*PROBLEM TO WORK ON*: Decide whether each statement agrees with the blog post below, answering yes or no and quoting the exact words that settle it: (a) The writer missed the first two weeks of Uni. (b) The writer feels well prepared for the sociology test. (c) The blanket the writer is snuggled in belongs to the writer's sister.

=== READING TEXT ===

Sunday, April 14, 2013

Lesson 186. Don't give up just yet.

Oh sweet thing, I write to you in a very sorry state.

I'm snuggled up on my floor in my sister's high-school musical blanket after having consumed too many cookies (sorry-not-sorry, they were worth every millimeter of bloated-beach-whale belly) and the ground is no longer visible due to a losing combination of sociology notes and discarded clothing from the yesterday's mid-morning can't decide what to wear tanty. Because I missed the first two weeks of Uni, I missed out on a sizable chunk of content to aid me in preparation for my sociology test tomorrow morning, and I'm struggling with it. I'm under prepared and over anxious, and at this point there isn't a lot I can do about it.

So, whilst sitting very much on Zac Efron and Vanessa Hudgens and their smug smiles (it didn't work out kids, not so smug now are we?) I've made a decision. Tomorrow morning, I go in with great gumption. I walk in with purpose, I take my seat and I write what I do know. Just as I always do with you.

Right now I know this much, I know that giving up is not an option until you've given all. I know that it's not enough to have a pity party and say I've done all I can tonight, I know that I have to read over my notes 'til my eyes are heavy and my head shuts up shop.

I know this much, I know that when life gives you lemons, you have to do more than make yourself a bowl of chocolate icing and sit on the floor in tears (I know this because I tried it earlier today and it didn't go so well.) When things get hard, and you don't know why they've played out the way they have, you have to stand up again. I'm all for taking time to process, I know this to be crucial, but I'm not for letting heartbreak paralyse you further. Winnie the Pooh once told me "You are braver than you believe, stronger than you seem, and smarter than you think" and I believe him to be quite right.

=== STORED ROWS ===

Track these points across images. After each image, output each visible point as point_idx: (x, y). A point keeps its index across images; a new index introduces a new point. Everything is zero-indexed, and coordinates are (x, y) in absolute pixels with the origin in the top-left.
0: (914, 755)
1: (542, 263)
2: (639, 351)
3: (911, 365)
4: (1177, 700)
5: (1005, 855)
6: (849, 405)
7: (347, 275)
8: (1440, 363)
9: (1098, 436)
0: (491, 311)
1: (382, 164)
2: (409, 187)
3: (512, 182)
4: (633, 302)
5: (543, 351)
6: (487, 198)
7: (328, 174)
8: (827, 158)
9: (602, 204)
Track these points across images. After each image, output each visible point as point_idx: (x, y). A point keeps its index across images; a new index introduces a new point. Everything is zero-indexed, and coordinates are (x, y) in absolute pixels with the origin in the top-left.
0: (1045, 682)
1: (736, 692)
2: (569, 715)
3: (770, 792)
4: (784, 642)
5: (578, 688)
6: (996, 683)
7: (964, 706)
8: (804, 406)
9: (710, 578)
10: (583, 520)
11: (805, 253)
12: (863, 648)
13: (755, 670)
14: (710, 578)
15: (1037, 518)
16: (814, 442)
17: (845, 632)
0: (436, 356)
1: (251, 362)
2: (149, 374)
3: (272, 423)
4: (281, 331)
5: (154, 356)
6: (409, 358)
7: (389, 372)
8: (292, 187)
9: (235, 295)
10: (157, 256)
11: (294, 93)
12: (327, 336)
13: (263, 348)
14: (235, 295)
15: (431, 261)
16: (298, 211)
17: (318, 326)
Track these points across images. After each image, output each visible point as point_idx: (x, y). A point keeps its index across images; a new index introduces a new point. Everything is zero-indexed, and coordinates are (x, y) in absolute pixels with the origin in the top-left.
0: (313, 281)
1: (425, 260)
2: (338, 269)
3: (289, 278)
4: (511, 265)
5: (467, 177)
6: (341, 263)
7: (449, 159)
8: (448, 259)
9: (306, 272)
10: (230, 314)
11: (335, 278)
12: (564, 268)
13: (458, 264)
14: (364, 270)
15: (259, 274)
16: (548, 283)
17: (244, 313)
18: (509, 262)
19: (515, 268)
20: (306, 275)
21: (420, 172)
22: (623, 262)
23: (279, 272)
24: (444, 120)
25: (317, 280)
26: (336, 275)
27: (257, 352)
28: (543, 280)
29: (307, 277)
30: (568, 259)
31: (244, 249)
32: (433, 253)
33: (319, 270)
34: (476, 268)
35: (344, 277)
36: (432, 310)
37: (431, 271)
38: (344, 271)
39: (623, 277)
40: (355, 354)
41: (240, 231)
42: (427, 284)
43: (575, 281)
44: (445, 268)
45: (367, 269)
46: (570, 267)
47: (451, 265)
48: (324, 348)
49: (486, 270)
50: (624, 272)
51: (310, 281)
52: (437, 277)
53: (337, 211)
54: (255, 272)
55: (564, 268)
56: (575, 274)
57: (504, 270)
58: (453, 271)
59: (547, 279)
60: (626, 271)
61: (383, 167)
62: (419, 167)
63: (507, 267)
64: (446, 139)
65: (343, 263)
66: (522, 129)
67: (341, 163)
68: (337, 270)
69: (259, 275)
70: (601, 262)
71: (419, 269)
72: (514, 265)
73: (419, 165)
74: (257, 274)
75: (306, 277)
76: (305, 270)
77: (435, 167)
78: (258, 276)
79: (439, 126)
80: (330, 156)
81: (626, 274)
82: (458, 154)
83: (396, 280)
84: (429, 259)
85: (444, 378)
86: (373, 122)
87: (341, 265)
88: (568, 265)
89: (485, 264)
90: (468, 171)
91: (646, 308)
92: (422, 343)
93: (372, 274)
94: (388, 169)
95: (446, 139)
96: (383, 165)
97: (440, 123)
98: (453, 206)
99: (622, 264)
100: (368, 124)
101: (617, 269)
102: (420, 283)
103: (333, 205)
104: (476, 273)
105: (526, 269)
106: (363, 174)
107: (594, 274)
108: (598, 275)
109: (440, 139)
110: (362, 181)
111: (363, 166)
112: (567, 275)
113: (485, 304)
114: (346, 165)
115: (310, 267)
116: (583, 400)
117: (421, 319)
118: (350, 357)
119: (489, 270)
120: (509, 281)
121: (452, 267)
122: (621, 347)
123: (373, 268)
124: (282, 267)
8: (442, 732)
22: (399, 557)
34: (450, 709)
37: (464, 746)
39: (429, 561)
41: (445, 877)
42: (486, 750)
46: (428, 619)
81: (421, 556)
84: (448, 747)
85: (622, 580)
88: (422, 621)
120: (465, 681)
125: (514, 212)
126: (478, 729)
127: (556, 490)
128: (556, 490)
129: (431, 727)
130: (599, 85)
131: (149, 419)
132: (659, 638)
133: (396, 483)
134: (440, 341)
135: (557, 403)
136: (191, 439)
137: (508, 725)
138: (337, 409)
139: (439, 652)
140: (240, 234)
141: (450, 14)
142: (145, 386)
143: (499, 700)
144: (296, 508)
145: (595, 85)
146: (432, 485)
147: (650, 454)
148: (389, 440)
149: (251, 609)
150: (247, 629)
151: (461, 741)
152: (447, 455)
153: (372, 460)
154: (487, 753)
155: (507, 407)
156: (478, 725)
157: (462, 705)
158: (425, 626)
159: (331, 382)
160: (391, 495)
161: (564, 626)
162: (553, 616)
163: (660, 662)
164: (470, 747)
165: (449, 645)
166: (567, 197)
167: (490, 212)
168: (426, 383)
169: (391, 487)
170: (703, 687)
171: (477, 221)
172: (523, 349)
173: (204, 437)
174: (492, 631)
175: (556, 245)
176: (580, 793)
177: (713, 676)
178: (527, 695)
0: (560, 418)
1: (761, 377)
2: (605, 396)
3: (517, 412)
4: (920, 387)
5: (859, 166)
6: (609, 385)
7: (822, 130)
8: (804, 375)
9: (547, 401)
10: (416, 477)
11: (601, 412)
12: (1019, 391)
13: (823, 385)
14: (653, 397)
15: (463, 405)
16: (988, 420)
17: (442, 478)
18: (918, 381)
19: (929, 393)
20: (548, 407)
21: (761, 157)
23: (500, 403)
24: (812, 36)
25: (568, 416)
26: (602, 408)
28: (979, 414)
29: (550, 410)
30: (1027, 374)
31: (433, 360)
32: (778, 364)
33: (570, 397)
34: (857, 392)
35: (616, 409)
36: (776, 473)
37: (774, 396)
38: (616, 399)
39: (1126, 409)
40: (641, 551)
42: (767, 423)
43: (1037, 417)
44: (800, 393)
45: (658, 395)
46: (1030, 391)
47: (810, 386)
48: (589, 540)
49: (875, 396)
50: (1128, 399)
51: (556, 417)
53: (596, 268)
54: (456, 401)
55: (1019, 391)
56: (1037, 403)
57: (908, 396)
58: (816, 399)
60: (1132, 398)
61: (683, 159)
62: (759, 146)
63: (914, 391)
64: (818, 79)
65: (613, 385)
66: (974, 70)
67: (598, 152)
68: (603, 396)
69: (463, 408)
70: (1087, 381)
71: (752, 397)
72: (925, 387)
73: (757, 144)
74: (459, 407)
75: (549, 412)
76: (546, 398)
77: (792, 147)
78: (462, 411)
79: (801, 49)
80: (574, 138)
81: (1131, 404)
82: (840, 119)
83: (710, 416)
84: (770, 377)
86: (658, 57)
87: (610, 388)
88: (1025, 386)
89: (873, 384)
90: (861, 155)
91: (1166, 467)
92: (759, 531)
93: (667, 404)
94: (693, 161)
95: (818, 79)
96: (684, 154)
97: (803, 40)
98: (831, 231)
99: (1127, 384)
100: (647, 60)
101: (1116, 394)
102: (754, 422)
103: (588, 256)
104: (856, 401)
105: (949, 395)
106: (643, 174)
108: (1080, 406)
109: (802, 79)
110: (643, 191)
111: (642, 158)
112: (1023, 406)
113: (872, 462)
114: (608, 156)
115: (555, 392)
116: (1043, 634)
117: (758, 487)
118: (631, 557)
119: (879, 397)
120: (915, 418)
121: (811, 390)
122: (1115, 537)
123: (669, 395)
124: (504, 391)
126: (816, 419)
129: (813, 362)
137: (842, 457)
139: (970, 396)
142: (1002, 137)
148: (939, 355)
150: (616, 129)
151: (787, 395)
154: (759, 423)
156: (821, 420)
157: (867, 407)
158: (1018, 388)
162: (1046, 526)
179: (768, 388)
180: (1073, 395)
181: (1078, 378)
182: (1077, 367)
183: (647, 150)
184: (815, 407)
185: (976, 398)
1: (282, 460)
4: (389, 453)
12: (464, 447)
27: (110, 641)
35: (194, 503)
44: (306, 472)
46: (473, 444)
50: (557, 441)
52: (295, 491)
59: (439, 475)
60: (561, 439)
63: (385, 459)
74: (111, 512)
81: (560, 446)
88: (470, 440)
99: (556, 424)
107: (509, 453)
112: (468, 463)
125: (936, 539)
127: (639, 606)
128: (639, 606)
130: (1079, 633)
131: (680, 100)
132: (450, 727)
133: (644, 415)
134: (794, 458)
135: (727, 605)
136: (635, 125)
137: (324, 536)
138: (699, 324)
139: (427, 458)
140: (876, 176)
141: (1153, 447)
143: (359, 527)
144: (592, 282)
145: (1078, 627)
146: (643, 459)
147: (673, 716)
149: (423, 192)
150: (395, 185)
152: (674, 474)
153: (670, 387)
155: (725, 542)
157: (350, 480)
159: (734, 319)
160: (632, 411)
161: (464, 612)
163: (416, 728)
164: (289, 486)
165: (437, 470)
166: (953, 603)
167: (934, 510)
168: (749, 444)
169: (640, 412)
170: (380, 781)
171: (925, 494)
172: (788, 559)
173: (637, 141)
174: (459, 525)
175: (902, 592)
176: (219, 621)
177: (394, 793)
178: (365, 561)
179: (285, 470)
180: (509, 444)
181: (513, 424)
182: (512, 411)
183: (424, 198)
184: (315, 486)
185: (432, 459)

===

*REPLY*:
(a) Yes: "Because I missed the first two weeks of Uni"
(b) No: "I'm under prepared and over anxious"
(c) Yes: "my sister's high-school musical blanket"